Note Kinsley’s final category in the index: “could turn out to be a plus with certain interest groups.” That category is what Trump has rightly identified as an area of opportunity, and he has made bales of hay out of America’s professed love for straight talk. “Certain interest groups” now includes the ever-more-regressive GOP base, still beating against the currents of human migration and gender progress and, more generally, 20th-century Western science. And they love the Donald because he is different; because he presents a self-satisfaction that most of us (even Trump himself) may never know; because, in the end, he is incapable of gaffes—they are his greatest strength.

Mitt Romney titled his “I’m running for president” book No Apologies. Trump’s intuition tells him that if you have to say “no apologies,” you’re immediately weak in the eyes of the base. With Trump, the campaign isn’t a series of issues around which he must tip-toe; it’s about perceived weakness vs. projected strength. Fourteen months is a long time in campaign-hours, and the most likely scenario for Trump’s decline is a general fatigue with his noise—though he appears a nimbler candidate this week than ever before, perhaps because, like many of us, he’s taking the Trump campaign more seriously after his success in the first debate.
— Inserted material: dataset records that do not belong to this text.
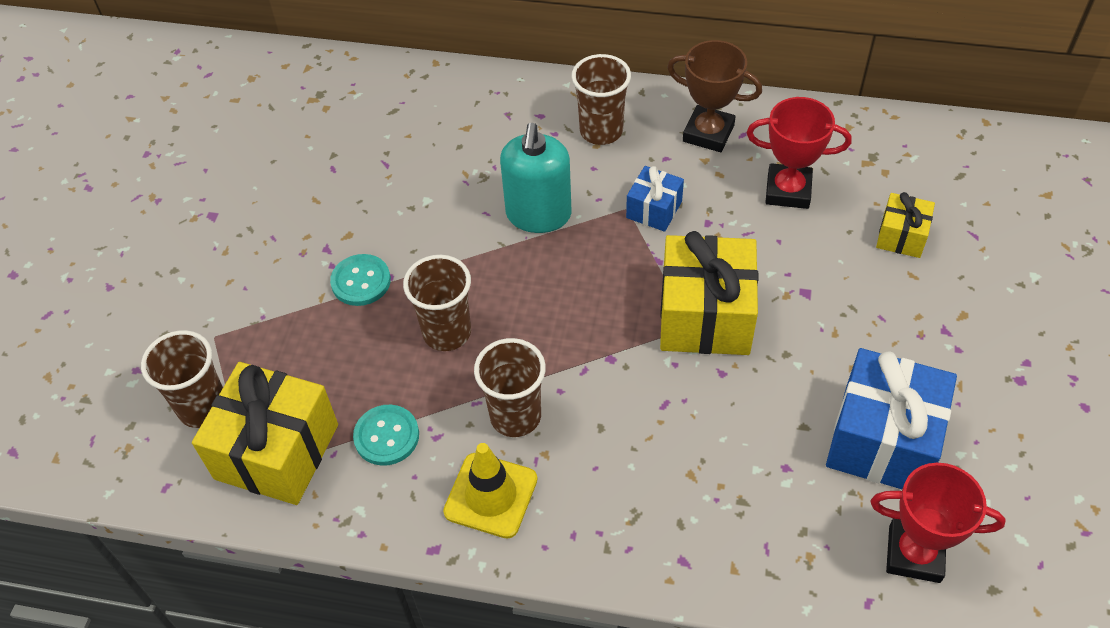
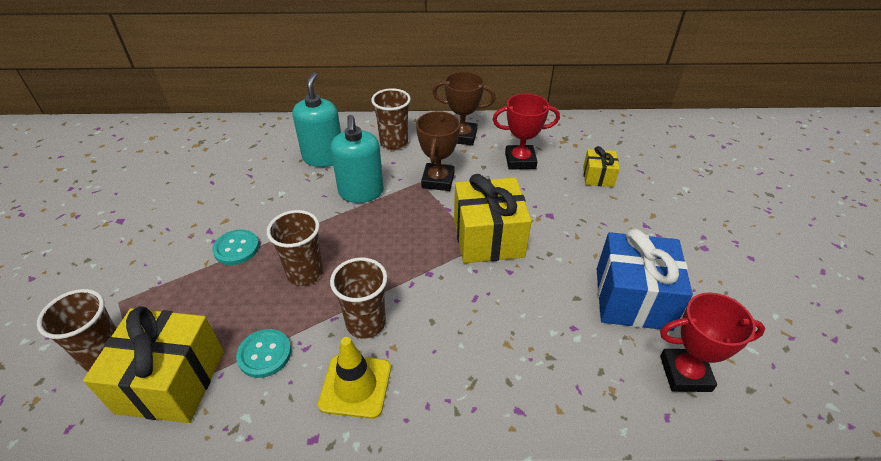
camera: 15 degrees left, 10 degrees down
blue gift [626,166,684,232] -> brown trophy [416,111,460,191]
none -> turquoise soap dispenser [292,72,341,167]

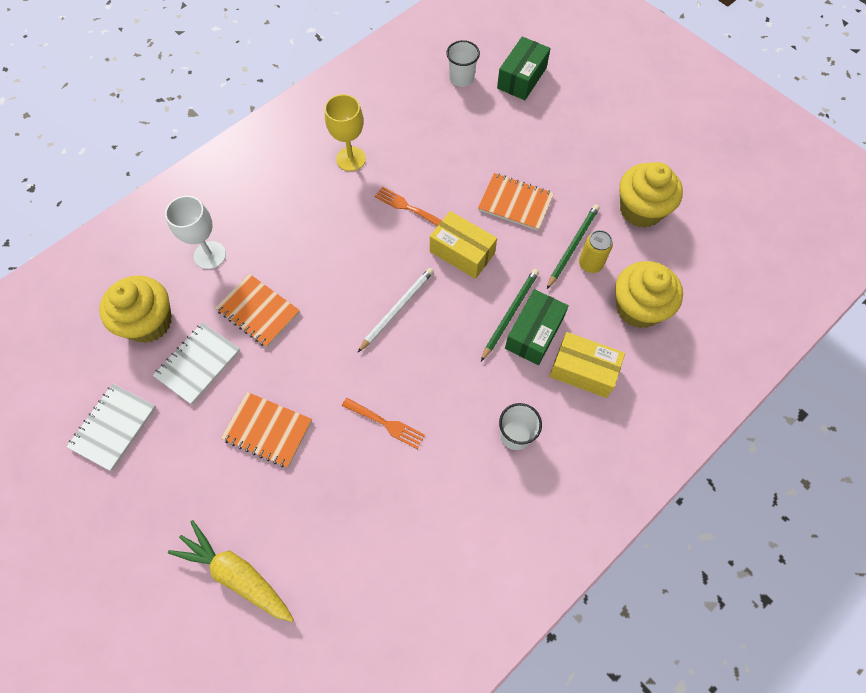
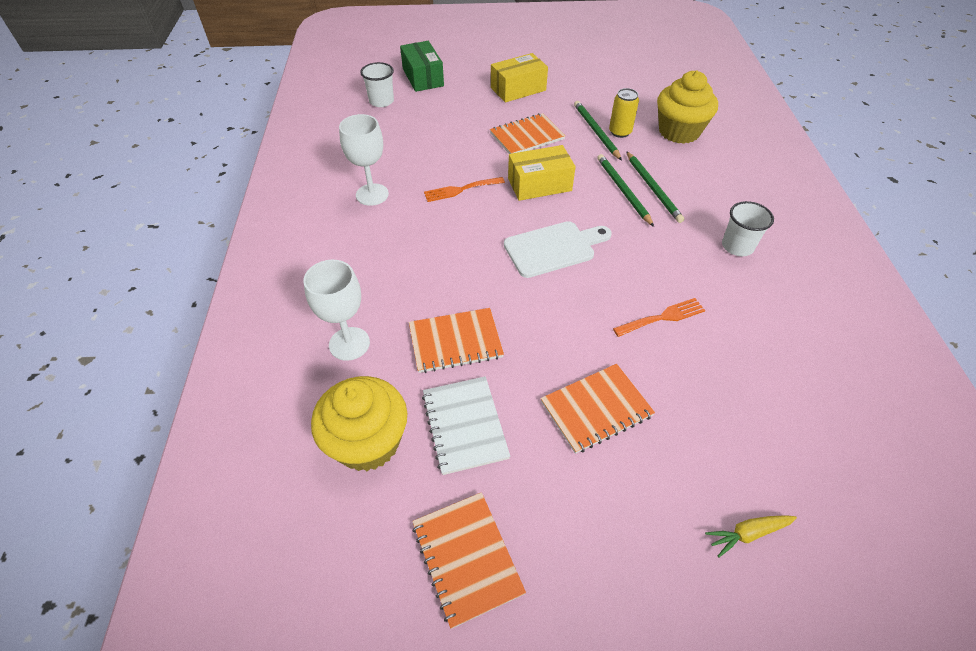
camera: 50 degrees left, 15 degrees down
white notebook [67,384,156,471] -> orange notebook [412,492,526,629]
yellow carrot [168,520,294,622] -> yellow carrot [705,515,797,557], size x0.51
yellow goblet [325,94,366,171] -> white goblet [339,114,389,206]
white pencil [357,268,434,353] -> white cutting board [504,221,612,278]
green box [505,289,569,365] -> green pencil [626,151,684,223]
yellow box [549,332,625,398] -> yellow box moved to [491,53,548,102]
yellow cupcake [619,162,683,228] -> none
There remains the slender possibility of a hot-mic moment for Trump, say if he’s caught referring to his supporters in an unflattering light. But even then, the man could probably once more spin something ugly into something bold or unapologetic—or at least something different. This campaign cycle, after all, is very different from any in recent memory, with an unapologetic socialist and an unapologetic oligarch doing nothing to temper the light and heat of their politics. Maybe the only thing Americans hate more than a gaffe is an apology.